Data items
-*-*-

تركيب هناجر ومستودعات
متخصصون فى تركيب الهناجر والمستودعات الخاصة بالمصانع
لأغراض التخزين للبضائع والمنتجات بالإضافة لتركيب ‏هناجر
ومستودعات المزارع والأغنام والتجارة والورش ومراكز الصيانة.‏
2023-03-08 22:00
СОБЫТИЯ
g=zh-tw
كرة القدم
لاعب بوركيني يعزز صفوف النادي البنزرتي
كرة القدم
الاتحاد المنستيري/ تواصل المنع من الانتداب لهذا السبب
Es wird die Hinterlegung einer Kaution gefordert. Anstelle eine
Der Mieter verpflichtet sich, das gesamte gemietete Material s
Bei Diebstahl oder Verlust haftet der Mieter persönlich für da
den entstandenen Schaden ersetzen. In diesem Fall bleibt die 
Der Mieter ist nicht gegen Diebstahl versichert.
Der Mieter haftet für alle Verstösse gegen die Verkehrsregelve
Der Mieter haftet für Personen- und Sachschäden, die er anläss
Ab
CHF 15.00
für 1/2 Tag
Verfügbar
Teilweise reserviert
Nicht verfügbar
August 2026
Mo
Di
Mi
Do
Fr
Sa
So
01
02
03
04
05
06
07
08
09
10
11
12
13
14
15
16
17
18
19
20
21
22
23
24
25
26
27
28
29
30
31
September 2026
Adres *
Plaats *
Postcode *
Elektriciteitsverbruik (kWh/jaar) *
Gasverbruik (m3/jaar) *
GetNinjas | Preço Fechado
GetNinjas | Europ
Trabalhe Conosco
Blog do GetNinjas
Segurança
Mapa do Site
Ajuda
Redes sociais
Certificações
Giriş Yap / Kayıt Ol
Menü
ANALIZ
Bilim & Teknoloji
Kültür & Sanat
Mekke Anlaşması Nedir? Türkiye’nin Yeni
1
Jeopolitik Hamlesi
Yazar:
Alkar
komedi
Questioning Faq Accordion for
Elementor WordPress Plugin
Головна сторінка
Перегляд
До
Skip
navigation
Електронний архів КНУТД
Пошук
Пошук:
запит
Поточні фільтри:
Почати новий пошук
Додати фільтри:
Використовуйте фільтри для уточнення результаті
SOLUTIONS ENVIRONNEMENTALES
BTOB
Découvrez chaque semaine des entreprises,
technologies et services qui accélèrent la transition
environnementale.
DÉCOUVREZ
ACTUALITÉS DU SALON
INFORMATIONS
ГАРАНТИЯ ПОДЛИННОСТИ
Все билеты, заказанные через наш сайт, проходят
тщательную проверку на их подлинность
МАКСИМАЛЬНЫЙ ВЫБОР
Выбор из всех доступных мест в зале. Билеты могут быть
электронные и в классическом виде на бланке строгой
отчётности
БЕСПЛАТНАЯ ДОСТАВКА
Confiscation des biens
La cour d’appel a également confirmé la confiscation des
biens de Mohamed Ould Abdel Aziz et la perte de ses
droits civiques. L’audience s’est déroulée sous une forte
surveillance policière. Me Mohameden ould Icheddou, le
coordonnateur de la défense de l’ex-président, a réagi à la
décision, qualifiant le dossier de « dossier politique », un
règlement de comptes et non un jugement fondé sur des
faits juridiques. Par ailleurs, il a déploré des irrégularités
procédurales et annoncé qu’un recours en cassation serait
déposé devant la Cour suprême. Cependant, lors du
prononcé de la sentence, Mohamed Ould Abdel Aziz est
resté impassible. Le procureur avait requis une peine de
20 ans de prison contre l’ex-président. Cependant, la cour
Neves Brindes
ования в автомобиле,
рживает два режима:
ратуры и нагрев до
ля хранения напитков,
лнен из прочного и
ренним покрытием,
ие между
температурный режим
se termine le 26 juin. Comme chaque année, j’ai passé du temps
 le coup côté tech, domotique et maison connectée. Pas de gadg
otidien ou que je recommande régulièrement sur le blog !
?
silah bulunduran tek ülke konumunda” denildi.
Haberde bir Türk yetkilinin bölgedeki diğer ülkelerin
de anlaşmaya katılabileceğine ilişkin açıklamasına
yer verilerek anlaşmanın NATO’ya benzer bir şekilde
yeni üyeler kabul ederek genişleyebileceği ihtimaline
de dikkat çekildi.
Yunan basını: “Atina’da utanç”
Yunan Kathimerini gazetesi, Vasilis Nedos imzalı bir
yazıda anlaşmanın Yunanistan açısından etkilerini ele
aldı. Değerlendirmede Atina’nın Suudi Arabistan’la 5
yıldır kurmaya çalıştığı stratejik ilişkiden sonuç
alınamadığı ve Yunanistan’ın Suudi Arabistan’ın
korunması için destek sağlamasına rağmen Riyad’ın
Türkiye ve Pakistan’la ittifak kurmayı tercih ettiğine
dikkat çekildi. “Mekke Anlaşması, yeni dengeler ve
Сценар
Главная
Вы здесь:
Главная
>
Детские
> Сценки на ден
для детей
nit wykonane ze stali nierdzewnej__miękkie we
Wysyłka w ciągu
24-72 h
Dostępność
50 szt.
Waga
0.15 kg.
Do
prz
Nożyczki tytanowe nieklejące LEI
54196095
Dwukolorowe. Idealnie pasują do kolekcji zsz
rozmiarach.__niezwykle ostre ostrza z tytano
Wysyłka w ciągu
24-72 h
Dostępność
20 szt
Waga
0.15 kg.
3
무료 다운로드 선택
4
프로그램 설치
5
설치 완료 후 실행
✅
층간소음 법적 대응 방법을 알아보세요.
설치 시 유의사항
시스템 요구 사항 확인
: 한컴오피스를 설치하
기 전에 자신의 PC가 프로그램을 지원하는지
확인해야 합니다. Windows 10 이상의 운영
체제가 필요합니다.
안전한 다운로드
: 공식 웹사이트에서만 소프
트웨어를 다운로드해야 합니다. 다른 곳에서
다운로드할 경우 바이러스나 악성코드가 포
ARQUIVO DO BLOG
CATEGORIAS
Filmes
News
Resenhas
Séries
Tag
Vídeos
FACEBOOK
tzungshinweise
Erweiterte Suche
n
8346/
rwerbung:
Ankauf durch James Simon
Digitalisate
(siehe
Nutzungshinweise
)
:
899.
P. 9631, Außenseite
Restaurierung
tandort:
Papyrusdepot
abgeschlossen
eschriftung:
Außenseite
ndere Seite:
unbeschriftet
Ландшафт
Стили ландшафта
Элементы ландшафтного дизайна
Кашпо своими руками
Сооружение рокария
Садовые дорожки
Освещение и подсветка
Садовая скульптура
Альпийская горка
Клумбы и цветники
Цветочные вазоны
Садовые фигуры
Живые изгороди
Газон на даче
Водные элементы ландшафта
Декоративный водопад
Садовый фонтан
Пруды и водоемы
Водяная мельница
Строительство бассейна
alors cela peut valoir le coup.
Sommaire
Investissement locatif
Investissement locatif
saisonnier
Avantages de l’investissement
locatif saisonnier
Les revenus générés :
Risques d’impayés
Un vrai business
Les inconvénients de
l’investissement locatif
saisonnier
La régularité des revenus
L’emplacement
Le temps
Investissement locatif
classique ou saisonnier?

-*-*-

Required work
Give the records back in full, word for word.

Completed exercise
تركيب هناجر ومستودعات
متخصصون فى تركيب الهناجر والمستودعات الخاصة بالمصانع
لأغراض التخزين للبضائع والمنتجات بالإضافة لتركيب ‏هناجر
ومستودعات المزارع والأغنام والتجارة والورش ومراكز الصيانة.‏
2023-03-08 22:00
СОБЫТИЯ
g=zh-tw
كرة القدم
لاعب بوركيني يعزز صفوف النادي البنزرتي
كرة القدم
الاتحاد المنستيري/ تواصل المنع من الانتداب لهذا السبب
Es wird die Hinterlegung einer Kaution gefordert. Anstelle eine
Der Mieter verpflichtet sich, das gesamte gemietete Material s
Bei Diebstahl oder Verlust haftet der Mieter persönlich für da
den entstandenen Schaden ersetzen. In diesem Fall bleibt die 
Der Mieter ist nicht gegen Diebstahl versichert.
Der Mieter haftet für alle Verstösse gegen die Verkehrsregelve
Der Mieter haftet für Personen- und Sachschäden, die er anläss
Ab
CHF 15.00
für 1/2 Tag
Verfügbar
Teilweise reserviert
Nicht verfügbar
August 2026
Mo
Di
Mi
Do
Fr
Sa
So
01
02
03
04
05
06
07
08
09
10
11
12
13
14
15
16
17
18
19
20
21
22
23
24
25
26
27
28
29
30
31
September 2026
Adres *
Plaats *
Postcode *
Elektriciteitsverbruik (kWh/jaar) *
Gasverbruik (m3/jaar) *
GetNinjas | Preço Fechado
GetNinjas | Europ
Trabalhe Conosco
Blog do GetNinjas
Segurança
Mapa do Site
Ajuda
Redes sociais
Certificações
Giriş Yap / Kayıt Ol
Menü
ANALIZ
Bilim & Teknoloji
Kültür & Sanat
Mekke Anlaşması Nedir? Türkiye’nin Yeni
1
Jeopolitik Hamlesi
Yazar:
Alkar
komedi
Questioning Faq Accordion for
Elementor WordPress Plugin
Головна сторінка
Перегляд
До
Skip
navigation
Електронний архів КНУТД
Пошук
Пошук:
запит
Поточні фільтри:
Почати новий пошук
Додати фільтри:
Використовуйте фільтри для уточнення результаті
SOLUTIONS ENVIRONNEMENTALES
BTOB
Découvrez chaque semaine des entreprises,
technologies et services qui accélèrent la transition
environnementale.
DÉCOUVREZ
ACTUALITÉS DU SALON
INFORMATIONS
ГАРАНТИЯ ПОДЛИННОСТИ
Все билеты, заказанные через наш сайт, проходят
тщательную проверку на их подлинность
МАКСИМАЛЬНЫЙ ВЫБОР
Выбор из всех доступных мест в зале. Билеты могут быть
электронные и в классическом виде на бланке строгой
отчётности
БЕСПЛАТНАЯ ДОСТАВКА
Confiscation des biens
La cour d’appel a également confirmé la confiscation des
biens de Mohamed Ould Abdel Aziz et la perte de ses
droits civiques. L’audience s’est déroulée sous une forte
surveillance policière. Me Mohameden ould Icheddou, le
coordonnateur de la défense de l’ex-président, a réagi à la
décision, qualifiant le dossier de « dossier politique », un
règlement de comptes et non un jugement fondé sur des
faits juridiques. Par ailleurs, il a déploré des irrégularités
procédurales et annoncé qu’un recours en cassation serait
déposé devant la Cour suprême. Cependant, lors du
prononcé de la sentence, Mohamed Ould Abdel Aziz est
resté impassible. Le procureur avait requis une peine de
20 ans de prison contre l’ex-président. Cependant, la cour
Neves Brindes
ования в автомобиле,
рживает два режима:
ратуры и нагрев до
ля хранения напитков,
лнен из прочного и
ренним покрытием,
ие между
температурный режим
se termine le 26 juin. Comme chaque année, j’ai passé du temps
 le coup côté tech, domotique et maison connectée. Pas de gadg
otidien ou que je recommande régulièrement sur le blog !
?
silah bulunduran tek ülke konumunda” denildi.
Haberde bir Türk yetkilinin bölgedeki diğer ülkelerin
de anlaşmaya katılabileceğine ilişkin açıklamasına
yer verilerek anlaşmanın NATO’ya benzer bir şekilde
yeni üyeler kabul ederek genişleyebileceği ihtimaline
de dikkat çekildi.
Yunan basını: “Atina’da utanç”
Yunan Kathimerini gazetesi, Vasilis Nedos imzalı bir
yazıda anlaşmanın Yunanistan açısından etkilerini ele
aldı. Değerlendirmede Atina’nın Suudi Arabistan’la 5
yıldır kurmaya çalıştığı stratejik ilişkiden sonuç
alınamadığı ve Yunanistan’ın Suudi Arabistan’ın
korunması için destek sağlamasına rağmen Riyad’ın
Türkiye ve Pakistan’la ittifak kurmayı tercih ettiğine
dikkat çekildi. “Mekke Anlaşması, yeni dengeler ve
Сценар
Главная
Вы здесь:
Главная
>
Детские
> Сценки на ден
для детей
nit wykonane ze stali nierdzewnej__miękkie we
Wysyłka w ciągu
24-72 h
Dostępność
50 szt.
Waga
0.15 kg.
Do
prz
Nożyczki tytanowe nieklejące LEI
54196095
Dwukolorowe. Idealnie pasują do kolekcji zsz
rozmiarach.__niezwykle ostre ostrza z tytano
Wysyłka w ciągu
24-72 h
Dostępność
20 szt
Waga
0.15 kg.
3
무료 다운로드 선택
4
프로그램 설치
5
설치 완료 후 실행
✅
층간소음 법적 대응 방법을 알아보세요.
설치 시 유의사항
시스템 요구 사항 확인
: 한컴오피스를 설치하
기 전에 자신의 PC가 프로그램을 지원하는지
확인해야 합니다. Windows 10 이상의 운영
체제가 필요합니다.
안전한 다운로드
: 공식 웹사이트에서만 소프
트웨어를 다운로드해야 합니다. 다른 곳에서
다운로드할 경우 바이러스나 악성코드가 포
ARQUIVO DO BLOG
CATEGORIAS
Filmes
News
Resenhas
Séries
Tag
Vídeos
FACEBOOK
tzungshinweise
Erweiterte Suche
n
8346/
rwerbung:
Ankauf durch James Simon
Digitalisate
(siehe
Nutzungshinweise
)
:
899.
P. 9631, Außenseite
Restaurierung
tandort:
Papyrusdepot
abgeschlossen
eschriftung:
Außenseite
ndere Seite:
unbeschriftet
Ландшафт
Стили ландшафта
Элементы ландшафтного дизайна
Кашпо своими руками
Сооружение рокария
Садовые дорожки
Освещение и подсветка
Садовая скульптура
Альпийская горка
Клумбы и цветники
Цветочные вазоны
Садовые фигуры
Живые изгороди
Газон на даче
Водные элементы ландшафта
Декоративный водопад
Садовый фонтан
Пруды и водоемы
Водяная мельница
Строительство бассейна
alors cela peut valoir le coup.
Sommaire
Investissement locatif
Investissement locatif
saisonnier
Avantages de l’investissement
locatif saisonnier
Les revenus générés :
Risques d’impayés
Un vrai business
Les inconvénients de
l’investissement locatif
saisonnier
La régularité des revenus
L’emplacement
Le temps
Investissement locatif
classique ou saisonnier?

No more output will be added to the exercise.